This has been a very productive year for the GeoTools project during which we really changed gears to focus on stability and documentation. This is a new direction compared to our previous emphasis on standards research. It has been accompanied by the departure of some long-standing members of our development team and the arrival of new members.

We promised productivity let us see how well the GeoTools team has delivered:

  • New website http://geotools.org/
  • Audit and cleanup of existing modules - thanks Andrea and OpenGeo
  • Strong Documentation for new Developers. An amazing amount of work building up friendly visual intro material - thanks Michael
  • Application Schema module ready for production - thanks Perth CSIRO team
  • New Project Management Committee members - welcome Ben, Christian and Michael
  • Many new modules:
    • the jdbc-ng (next generation) community module went from inception through our community process into production this year.

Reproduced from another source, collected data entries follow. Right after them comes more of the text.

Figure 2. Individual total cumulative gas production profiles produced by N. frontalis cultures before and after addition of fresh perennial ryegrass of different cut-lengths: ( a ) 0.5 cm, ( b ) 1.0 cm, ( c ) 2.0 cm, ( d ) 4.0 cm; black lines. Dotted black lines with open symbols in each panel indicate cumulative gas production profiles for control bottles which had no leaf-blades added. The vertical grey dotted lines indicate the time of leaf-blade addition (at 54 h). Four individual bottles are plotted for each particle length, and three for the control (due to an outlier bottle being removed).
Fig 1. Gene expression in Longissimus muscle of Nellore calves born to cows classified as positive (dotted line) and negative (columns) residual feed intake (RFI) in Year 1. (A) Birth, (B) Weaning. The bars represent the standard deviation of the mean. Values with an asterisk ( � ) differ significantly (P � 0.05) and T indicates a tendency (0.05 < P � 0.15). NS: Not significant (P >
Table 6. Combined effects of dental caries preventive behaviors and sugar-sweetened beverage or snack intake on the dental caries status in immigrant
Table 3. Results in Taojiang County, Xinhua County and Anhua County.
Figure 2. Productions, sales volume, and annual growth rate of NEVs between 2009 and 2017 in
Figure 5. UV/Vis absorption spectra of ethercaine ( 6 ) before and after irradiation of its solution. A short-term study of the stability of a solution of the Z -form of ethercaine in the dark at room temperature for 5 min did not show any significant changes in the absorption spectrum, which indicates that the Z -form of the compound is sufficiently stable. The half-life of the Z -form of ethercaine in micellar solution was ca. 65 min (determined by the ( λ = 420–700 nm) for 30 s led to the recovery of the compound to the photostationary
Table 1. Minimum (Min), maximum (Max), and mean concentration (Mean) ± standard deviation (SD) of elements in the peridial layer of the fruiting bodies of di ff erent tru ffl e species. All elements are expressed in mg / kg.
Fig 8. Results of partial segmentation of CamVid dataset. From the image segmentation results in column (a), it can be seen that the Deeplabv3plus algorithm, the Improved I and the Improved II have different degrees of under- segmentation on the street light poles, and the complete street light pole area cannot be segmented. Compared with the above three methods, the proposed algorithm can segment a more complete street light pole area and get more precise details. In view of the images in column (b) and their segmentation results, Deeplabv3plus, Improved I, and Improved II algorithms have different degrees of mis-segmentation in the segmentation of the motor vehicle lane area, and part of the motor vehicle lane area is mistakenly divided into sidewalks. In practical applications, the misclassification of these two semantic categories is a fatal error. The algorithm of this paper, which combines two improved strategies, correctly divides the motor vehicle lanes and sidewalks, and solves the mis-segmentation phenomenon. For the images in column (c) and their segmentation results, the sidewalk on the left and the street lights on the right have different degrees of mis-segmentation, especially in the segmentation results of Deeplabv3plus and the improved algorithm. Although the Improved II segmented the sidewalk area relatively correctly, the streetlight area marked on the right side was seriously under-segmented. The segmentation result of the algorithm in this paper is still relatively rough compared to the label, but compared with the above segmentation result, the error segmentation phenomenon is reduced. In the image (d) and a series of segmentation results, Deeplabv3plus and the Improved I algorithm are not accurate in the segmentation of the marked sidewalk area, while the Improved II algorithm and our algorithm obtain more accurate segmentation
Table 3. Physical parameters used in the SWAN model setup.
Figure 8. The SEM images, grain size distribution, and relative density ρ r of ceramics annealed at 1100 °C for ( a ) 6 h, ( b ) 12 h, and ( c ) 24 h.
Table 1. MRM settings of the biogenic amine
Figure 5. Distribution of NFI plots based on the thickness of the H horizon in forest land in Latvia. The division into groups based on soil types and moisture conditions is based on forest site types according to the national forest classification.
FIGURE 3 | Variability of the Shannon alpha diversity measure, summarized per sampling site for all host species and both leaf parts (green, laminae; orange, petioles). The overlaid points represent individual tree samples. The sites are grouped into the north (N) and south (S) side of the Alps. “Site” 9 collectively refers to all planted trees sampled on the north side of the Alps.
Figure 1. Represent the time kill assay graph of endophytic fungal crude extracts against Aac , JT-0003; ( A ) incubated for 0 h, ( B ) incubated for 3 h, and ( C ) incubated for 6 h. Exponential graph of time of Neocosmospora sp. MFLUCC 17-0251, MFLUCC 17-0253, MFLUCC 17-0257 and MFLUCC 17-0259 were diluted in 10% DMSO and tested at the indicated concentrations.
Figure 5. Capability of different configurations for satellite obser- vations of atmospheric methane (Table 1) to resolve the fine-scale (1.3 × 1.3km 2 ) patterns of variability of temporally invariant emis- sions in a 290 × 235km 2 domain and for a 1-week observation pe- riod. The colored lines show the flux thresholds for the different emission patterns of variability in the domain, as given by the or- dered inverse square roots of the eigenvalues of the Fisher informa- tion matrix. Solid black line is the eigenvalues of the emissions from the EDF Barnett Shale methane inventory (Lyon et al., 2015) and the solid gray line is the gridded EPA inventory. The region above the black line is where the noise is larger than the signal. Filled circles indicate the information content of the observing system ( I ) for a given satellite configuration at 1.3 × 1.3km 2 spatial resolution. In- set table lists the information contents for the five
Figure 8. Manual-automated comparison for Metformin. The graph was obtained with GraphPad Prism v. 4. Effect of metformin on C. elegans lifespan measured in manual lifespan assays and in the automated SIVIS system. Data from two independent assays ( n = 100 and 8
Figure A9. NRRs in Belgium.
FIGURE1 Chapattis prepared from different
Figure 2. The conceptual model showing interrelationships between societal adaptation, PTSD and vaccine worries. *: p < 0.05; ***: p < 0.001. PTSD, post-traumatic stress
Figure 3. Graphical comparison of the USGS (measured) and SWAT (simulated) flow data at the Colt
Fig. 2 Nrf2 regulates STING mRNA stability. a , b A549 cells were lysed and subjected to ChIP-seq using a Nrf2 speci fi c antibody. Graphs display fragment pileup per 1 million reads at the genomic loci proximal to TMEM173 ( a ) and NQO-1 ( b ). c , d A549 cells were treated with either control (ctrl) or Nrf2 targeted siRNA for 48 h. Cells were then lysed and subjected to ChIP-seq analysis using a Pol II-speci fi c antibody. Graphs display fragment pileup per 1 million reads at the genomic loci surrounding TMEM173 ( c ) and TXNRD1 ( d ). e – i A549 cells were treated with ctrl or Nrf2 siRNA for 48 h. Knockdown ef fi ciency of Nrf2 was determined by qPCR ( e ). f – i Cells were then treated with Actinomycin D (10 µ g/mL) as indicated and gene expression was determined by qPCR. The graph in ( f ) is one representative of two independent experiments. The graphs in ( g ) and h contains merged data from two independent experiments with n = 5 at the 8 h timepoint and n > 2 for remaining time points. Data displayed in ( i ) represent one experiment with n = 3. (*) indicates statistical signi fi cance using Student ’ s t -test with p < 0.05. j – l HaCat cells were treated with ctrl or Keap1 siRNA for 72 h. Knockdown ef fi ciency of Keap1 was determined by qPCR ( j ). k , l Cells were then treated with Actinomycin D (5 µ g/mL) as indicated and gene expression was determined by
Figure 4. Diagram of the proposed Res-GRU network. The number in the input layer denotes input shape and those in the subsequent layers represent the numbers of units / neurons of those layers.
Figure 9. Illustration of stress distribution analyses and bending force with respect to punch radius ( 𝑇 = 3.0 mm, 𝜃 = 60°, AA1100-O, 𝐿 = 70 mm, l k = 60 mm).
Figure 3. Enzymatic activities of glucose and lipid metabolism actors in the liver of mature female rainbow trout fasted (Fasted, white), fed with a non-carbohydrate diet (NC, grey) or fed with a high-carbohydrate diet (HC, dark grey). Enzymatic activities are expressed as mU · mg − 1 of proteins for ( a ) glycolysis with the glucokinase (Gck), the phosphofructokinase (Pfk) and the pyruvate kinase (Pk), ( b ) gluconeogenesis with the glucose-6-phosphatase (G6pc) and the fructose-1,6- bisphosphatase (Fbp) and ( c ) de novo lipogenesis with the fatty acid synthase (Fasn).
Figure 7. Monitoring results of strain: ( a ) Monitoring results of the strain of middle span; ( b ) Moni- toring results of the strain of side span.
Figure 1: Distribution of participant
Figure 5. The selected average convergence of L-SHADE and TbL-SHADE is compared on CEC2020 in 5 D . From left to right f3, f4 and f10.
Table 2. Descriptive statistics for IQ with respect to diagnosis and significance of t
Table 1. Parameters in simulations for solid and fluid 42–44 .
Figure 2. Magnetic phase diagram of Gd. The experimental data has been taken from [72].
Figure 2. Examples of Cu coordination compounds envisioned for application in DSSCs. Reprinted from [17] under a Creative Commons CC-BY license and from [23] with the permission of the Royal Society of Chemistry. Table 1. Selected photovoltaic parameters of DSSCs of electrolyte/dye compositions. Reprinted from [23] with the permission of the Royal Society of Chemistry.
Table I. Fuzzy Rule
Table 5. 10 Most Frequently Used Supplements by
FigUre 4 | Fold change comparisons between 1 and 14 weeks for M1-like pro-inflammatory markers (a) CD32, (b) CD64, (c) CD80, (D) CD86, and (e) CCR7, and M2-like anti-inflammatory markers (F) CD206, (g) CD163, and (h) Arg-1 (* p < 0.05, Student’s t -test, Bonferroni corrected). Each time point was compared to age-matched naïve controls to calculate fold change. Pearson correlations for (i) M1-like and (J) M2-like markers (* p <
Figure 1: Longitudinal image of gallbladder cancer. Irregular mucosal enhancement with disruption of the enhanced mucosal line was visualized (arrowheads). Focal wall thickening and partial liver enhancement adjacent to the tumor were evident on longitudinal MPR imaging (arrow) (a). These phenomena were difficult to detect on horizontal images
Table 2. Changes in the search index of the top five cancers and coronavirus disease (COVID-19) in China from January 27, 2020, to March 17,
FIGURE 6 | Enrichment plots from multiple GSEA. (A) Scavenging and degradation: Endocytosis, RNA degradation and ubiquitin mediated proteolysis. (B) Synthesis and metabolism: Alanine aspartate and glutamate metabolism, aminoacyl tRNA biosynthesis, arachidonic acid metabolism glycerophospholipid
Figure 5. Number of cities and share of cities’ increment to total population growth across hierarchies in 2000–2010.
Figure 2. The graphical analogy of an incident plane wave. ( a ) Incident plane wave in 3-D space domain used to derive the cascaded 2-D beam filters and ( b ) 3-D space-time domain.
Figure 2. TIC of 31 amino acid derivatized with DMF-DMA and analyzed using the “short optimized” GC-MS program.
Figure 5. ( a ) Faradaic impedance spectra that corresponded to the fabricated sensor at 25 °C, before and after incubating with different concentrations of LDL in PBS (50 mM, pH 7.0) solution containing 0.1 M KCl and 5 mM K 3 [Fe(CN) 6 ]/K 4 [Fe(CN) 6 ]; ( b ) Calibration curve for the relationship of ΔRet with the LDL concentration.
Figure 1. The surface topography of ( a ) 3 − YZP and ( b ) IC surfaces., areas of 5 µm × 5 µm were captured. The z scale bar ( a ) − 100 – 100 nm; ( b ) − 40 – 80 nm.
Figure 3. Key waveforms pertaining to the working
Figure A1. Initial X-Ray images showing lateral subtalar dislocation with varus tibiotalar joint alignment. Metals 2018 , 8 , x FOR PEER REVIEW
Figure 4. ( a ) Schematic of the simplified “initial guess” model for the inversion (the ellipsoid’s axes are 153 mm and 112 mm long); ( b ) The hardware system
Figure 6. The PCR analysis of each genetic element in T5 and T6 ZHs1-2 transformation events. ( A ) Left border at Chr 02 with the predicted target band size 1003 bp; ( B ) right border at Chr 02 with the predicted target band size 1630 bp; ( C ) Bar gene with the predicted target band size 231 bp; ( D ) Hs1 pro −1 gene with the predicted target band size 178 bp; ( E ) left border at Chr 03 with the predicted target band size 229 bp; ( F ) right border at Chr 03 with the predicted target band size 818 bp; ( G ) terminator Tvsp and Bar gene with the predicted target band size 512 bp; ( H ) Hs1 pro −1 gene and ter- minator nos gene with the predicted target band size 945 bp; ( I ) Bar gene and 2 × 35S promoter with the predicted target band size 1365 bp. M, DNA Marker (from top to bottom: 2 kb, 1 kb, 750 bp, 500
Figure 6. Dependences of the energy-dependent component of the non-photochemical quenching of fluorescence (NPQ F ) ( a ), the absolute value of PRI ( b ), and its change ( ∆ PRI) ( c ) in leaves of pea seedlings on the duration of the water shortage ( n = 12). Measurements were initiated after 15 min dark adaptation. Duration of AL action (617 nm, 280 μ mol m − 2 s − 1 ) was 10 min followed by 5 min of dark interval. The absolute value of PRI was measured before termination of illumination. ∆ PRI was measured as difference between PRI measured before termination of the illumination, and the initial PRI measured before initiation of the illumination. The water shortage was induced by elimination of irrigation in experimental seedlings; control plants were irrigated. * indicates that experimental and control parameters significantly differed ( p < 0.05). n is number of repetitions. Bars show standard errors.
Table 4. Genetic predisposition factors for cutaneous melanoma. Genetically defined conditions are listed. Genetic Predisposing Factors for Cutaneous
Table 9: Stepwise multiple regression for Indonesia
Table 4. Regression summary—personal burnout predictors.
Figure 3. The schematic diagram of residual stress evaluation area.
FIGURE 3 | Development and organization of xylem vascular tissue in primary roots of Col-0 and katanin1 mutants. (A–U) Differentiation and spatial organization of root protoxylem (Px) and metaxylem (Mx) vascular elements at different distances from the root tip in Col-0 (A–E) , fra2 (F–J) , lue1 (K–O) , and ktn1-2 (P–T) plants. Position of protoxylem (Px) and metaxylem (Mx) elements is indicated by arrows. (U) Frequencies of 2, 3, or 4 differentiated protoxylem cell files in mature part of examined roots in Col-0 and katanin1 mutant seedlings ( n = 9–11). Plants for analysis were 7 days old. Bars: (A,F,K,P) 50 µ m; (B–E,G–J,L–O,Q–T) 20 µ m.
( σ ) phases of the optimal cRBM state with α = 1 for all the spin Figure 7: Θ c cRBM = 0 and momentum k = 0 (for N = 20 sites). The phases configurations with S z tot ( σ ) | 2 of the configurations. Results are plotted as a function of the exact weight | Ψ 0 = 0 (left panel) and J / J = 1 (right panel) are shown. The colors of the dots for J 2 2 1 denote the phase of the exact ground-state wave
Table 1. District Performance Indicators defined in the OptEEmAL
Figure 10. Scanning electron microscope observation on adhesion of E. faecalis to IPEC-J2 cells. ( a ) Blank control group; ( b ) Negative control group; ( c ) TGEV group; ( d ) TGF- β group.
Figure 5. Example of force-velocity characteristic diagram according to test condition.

Thanks to Justin and OpenGeo for this complete rewrite of our database access facilities.
    • the swing module was reborn to support our new visual tutorial material
    • the process module was picked up and improved with some great raster to vector functionality - thanks Michael
    • the JPEG2000 plugin was added - thanks Simone
  • New features:
    • the renderer now supports geometry transformations (such as buffering and extrusion) prior to drawing
    • high quality icon rendering from SVG - thanks Jonathan
    • wfs 1.1 support - thanks Gabriel
  • Successful tutorial at FOSS4G 2009 - thanks Jody and Michael
  • GeoTools 2.5 series issued six stable releases this year.
  • GeoTools 2.6 took over the reins as the stable release at year end

We have a lot of great ideas for the new year and we are excited to be working with some enthusiastic and creative new contributors such as Jonathan, who is pushing interesting rendering concepts into the mix such as "unit of measure" distances (so you can finally buffer 5km around a data set), and Stephan has been introducing all kinds of useful ideas from AtlasStyler as well as contributing great patches.

Finally, we also started to investigate the issue of 3D Geometry together with folks from the deegree team. Thanks to CSIRO for setting up this opportunity, and to the deegree team for taking out from their busy release schedule to collaborate with us.